Orthopedic and Sports Biomechanics Research Projects

UNO Pitching Lab

Project Description: Using the leading technology in the field, this multi-step assessment helps athletes further understand their pitching motion. Each pitcher is recorded during a bullpen session using state-of-the-art motion capture cameras surrounding our custom force-plate instrumented pitching mound. After evaluation, our team of movement experts provides each athlete with a detailed clinical and biomechanical analysis that can be used to develop a customized training program targeted at addressing the specific needs of the athlete. This program will be taken by the athlete and given to their coaching staff to help put their program into motion. Our goal is to help every player move as efficiently as possible, keeping them healthy and performing at their best.

Force Control Variability during Leg Press After ACL Reconstruction

Project Description: We have developed a novel method for assessing neuromuscular control of the quadriceps in individuals with ACL reconstruction. Using force plates that can be attached to a leg press, we record forces during the leg press exercise and measure the force control of each leg using nonlinear analysis.
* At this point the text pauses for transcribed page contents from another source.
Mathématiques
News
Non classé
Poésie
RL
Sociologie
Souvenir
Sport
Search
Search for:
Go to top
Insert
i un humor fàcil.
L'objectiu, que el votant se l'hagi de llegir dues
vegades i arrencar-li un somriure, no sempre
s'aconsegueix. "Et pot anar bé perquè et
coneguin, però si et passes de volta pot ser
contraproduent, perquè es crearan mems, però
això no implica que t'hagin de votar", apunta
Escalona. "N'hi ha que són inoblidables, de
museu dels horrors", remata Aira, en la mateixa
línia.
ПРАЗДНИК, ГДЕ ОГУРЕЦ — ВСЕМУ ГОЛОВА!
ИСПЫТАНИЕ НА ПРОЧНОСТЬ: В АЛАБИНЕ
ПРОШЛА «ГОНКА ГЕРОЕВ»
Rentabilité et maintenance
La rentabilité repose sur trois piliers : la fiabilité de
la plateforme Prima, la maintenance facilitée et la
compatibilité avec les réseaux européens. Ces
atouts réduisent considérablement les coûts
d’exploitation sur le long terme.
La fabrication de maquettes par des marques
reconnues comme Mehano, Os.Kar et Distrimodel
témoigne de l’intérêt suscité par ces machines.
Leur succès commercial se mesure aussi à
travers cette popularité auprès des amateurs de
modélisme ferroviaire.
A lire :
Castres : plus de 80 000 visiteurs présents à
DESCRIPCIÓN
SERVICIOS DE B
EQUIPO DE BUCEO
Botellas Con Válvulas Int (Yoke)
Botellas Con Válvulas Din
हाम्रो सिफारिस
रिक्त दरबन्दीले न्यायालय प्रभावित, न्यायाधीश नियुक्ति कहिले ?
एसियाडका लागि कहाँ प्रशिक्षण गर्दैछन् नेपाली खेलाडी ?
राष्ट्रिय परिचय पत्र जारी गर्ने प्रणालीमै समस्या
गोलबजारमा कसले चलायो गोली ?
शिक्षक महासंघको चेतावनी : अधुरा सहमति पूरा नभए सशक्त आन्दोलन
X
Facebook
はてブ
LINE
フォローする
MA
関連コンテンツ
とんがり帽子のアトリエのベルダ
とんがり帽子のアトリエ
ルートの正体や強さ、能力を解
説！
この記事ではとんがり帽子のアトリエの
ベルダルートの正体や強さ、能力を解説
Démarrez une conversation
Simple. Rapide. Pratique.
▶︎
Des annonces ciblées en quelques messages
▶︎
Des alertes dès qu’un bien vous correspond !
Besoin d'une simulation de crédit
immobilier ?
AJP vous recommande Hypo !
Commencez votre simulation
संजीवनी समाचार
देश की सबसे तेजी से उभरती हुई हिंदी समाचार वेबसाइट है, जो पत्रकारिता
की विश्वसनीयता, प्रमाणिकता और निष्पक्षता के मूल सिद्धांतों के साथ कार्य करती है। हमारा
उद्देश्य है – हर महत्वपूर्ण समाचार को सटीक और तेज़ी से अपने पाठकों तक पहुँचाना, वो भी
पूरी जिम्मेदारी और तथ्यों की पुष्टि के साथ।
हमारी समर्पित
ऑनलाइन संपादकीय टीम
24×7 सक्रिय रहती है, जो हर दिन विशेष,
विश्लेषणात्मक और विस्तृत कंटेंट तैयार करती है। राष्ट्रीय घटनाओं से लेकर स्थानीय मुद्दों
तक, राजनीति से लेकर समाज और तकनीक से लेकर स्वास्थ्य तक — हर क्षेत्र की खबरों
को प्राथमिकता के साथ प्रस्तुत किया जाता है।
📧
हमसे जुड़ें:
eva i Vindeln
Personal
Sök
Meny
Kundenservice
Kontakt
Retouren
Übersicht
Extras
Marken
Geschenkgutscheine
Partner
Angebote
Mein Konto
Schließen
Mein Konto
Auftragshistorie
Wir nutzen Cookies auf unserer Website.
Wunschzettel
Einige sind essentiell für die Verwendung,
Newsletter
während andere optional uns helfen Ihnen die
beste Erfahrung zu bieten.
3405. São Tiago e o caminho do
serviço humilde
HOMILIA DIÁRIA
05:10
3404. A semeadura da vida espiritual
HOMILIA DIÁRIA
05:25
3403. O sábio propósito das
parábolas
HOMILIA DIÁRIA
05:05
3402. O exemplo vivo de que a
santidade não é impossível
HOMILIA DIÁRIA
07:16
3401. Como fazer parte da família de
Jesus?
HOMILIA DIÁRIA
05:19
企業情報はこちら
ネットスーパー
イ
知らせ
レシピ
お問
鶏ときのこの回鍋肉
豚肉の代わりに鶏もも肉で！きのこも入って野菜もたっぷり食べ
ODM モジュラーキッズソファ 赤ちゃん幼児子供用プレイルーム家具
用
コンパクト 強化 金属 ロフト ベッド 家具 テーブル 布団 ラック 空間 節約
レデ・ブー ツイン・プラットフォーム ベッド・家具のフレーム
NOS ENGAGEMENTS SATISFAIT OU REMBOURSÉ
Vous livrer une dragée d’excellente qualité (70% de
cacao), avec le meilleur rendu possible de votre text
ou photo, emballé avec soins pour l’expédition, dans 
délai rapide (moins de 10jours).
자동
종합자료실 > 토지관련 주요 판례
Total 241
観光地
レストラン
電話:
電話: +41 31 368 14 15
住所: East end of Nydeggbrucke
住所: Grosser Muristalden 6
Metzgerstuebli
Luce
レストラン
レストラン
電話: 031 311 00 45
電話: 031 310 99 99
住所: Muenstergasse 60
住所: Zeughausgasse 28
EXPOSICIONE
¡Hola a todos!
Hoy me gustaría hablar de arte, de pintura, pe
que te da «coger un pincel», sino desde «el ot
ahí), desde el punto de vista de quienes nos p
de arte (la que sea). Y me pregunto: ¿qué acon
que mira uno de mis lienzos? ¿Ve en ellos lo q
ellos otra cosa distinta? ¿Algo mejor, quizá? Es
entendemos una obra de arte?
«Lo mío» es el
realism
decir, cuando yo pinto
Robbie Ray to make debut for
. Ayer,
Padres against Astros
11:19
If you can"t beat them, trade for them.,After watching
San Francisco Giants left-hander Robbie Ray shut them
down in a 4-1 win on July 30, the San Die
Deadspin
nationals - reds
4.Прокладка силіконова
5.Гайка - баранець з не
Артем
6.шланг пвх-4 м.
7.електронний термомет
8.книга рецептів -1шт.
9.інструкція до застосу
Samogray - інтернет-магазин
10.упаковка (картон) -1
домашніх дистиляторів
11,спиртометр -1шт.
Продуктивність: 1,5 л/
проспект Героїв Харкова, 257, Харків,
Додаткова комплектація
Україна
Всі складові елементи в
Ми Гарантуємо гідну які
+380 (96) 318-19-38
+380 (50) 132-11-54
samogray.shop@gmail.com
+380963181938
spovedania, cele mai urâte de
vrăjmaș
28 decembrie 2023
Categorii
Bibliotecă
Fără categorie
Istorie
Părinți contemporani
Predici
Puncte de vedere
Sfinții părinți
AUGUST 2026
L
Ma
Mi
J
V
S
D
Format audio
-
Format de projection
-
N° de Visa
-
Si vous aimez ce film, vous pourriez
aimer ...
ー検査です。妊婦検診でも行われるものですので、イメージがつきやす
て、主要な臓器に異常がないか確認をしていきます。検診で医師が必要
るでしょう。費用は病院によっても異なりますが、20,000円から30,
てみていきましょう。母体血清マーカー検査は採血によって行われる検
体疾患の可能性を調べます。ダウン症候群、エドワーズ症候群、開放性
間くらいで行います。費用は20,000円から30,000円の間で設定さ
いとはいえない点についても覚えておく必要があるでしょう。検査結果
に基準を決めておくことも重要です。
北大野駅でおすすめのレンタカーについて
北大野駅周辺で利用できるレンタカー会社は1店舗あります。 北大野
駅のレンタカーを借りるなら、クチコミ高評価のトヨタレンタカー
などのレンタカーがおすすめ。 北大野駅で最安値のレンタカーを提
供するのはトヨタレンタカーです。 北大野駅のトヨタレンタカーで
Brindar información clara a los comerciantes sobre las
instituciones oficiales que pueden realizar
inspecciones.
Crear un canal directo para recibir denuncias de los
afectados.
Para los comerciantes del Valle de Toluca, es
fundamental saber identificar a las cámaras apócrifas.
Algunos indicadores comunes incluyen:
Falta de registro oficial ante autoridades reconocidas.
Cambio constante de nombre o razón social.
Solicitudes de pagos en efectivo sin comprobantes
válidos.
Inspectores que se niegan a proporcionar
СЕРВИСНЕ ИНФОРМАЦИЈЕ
Using this information in conjunction with standard return-to-sport assessments, we can identify individuals who may be at increased risk of subsequent injury.

Gait mechanics of children with Cerebral Palsy

Biomechanics Faculty: Dr. David Kingston
Collaborators: Drs. Nickolas Nahm and Matthew Halanski
Graduate Assistants: Joseph Harrington, Jutharat Poomulna

Project Description: We are investigating pre- and post-operative changes to walking mechanics following fixed knee flexion deformity surgery in children with Cerebral Palsy (CP). The prevalence of CP is approximately 3.3/1000 live births in the US and is the most common cause of motor disability in childhood. Using a minimally invasive surgical technique, our clinical collaborators at Children’s Hospital & Medical Center work with younger patients, that have open growth-plates, to quickly return them to weight bearing activity. We are combining overground and treadmill training to establish appropriate doses of walking speed, direction, and environment to understand rehabilitative changes to segmental coordination, motor control, and endurance of the lower limb.

Plantar unloading from walking aid use in persons with diabetes mellitus

Project Description: This project will determine how the use of three commonly prescribed walking aids may decrease diabetic foot ulcer (DFU) risk in adults with Type II diabetes mellitus. Close to 50% of adults with diabetes mellitus lose plantar sensation in their feet and complications related to DFUs account for over a third of all amputations in the US. 3D motion capture and wireless in-shoe pressure sensors will be used to obtain plantar pressure distribution and walking mechanics data as participants unload a single limb and support themselves with instrumented walking aids. Computational modeling techniques will explore tissue and joint loading from using walking aids to guide future clinical prescription and improve DFU healing interventions.